Stay in the Dreams: Cosplayer’s Secret Obsession, A Post-Human Phenomenon in Jakarta
Stay in the Dreams: Cosplayer’s Secret Obsession, A Post-Human Phenomenon in Jakarta
Mas Agung Wilis Yudha Baskoro (Jakarta Globe, Jakarta)
Wajahnya semringah. Penat di tubuh Yohanes hilang ketika masuk ke kamarnya sepulang bekerja. “Selamat datang di duniaku,” katanya sembari membukakan pintu kamar. Remang-remang dan berantakan. Aroma khas pengharum ruangan tercium dari lemari plastik tempat barisan waifu terpajang. Mereka tersenyum centil menyambut kedatangan tuannya. Pria kelahiran 1989 ini memandangi mereka sejenak, lalu merebahkan badan di kasur sembari memeluk dakimakura.
“Sejak kecil jiwa weebo sudah muncul.” Yo, biasa ia dipanggil, tumbuh di tahun ’90-an. Ia akrab dengan anime Jepang yang disiarkan stasiun televisi swasta Indonesia saat itu. Yo mulai terjun sebagai cosplayer amatir pada tahun 2016, ketika ia memanfaatkan anime untuk mengisi ruang-ruang kosong dalam dirinya setelah ditinggal sang kekasih.
Yo memiliki waifu bernama Nico. Ia pernah mengajak Nico berlibur ke Jepang dan jalan-jalan menyusuri kota Jakarta pada hari libur. “Nico enak diajak jalan-jalan karena bisa pose.
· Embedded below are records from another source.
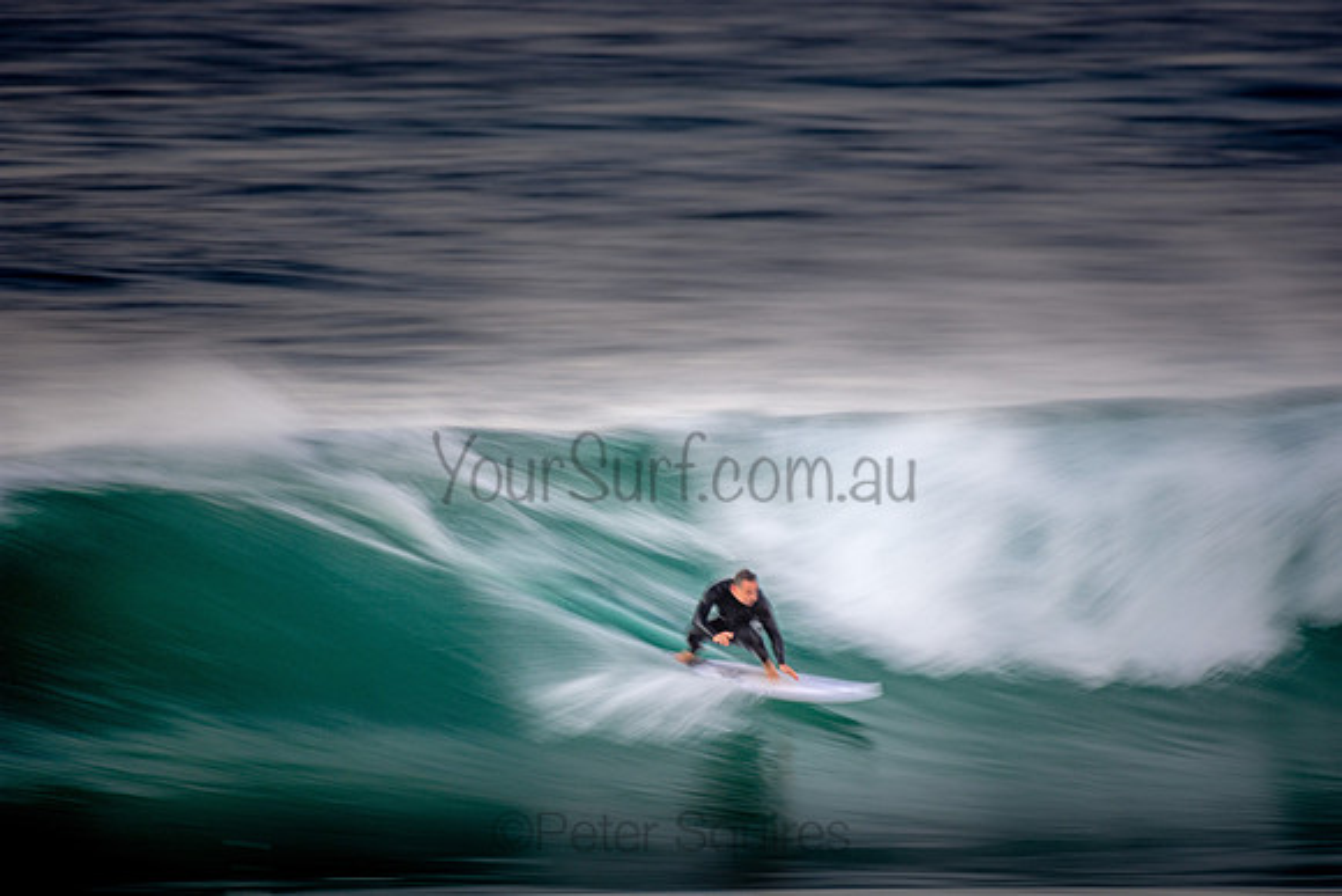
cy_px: 448
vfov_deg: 1.8
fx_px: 27964
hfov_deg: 2.7
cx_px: 671
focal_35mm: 750
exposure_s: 1/15
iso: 220
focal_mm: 500
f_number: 5.6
Lebih hidup.”
Menyandang status sebagai anak kolong tidak membuat Yo kecil kebal ejekan dari teman-teman sepermainannya. “Waktu kecil saya pernah di-bully gendut.” Ejekan itu menjadi salah satu alasan Yohanes melakukan cosplay.
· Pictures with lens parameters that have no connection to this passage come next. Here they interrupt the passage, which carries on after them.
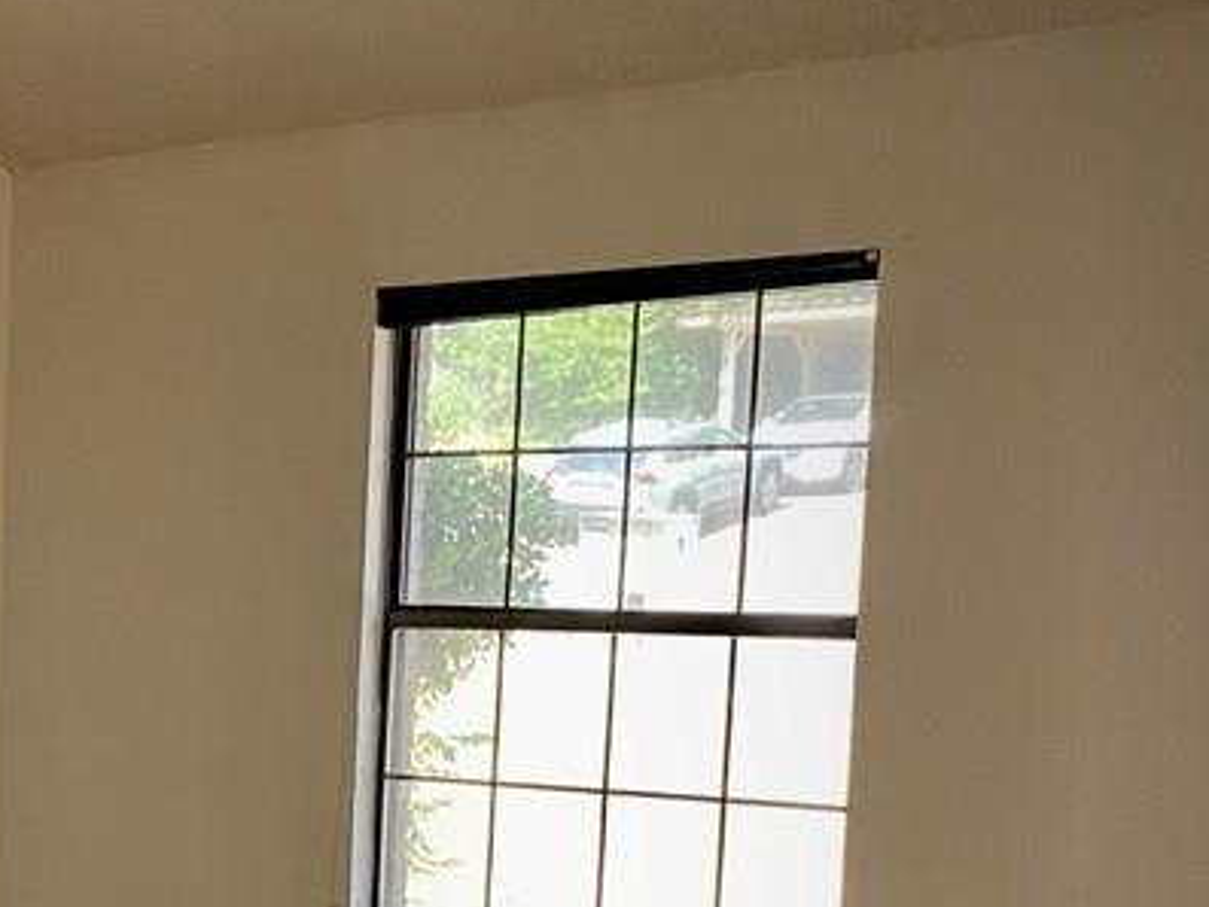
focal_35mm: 67
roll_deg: -0.1
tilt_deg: -8.0
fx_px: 2341
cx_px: -274
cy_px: 905
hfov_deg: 25.7
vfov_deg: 21.2
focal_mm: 4.25
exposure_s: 1/60
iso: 100
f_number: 1.8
Ia memotivasi diri untuk menjaga berat badan sembari menyelami nilai-nilai yang dimiliki karakter bernama Allen Walker dari anime D.Gray-man. Rela berkorban, tidak mudah menyerah, dan melawan seven deadliest sins dalam bentuk akuma (iblis) adalah sifat Allen Walker yang mengilhami Yohanes sebagai cosplayer sekaligus penganut Katolik yang taat.
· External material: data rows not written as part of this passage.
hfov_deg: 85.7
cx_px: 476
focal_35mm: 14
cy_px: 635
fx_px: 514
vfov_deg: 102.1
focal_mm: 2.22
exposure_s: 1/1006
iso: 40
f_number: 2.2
Milenial ditetapkan sebagai generasi yang sangat kesepian dan rawan depresi. Sebagai bagian dari generasi milenial, Yohanes menggunakan perangkat imajinasinya untuk melupakan kesepian dan memotivasi diri untuk mendapatkan bentuk tubuh ideal. Dr. Semiarto Aji Purwanto, antropolog dari Universitas Indonesia, mengatakan bahwa ini adalah fenomena post-human; saat manusia sudah jenuh dengan kemanusiaan sehingga mulai membentuk relasi dengan non-human actor. Yohanes secara sadar membangun hubungan dengan waifu dan kostum cosplay-nya yang berdiri sebagai “agensi” sendiri. Meskipun berasal dari Jepang, hal ini lebih tepat dipandang sebagai fenomena ketimbang kebudayaan.
Karakter manga adalah proyeksi ketidakpuasan orang Jepang terhadap kehidupannya. Kehadiran mereka adalah jawaban, sebuah pelengkap hidup bagi Yohanes atau seseorang di luar sana yang mengidamkan sesuatu yang saat ini belum sepenuhnya berhasil mereka capai.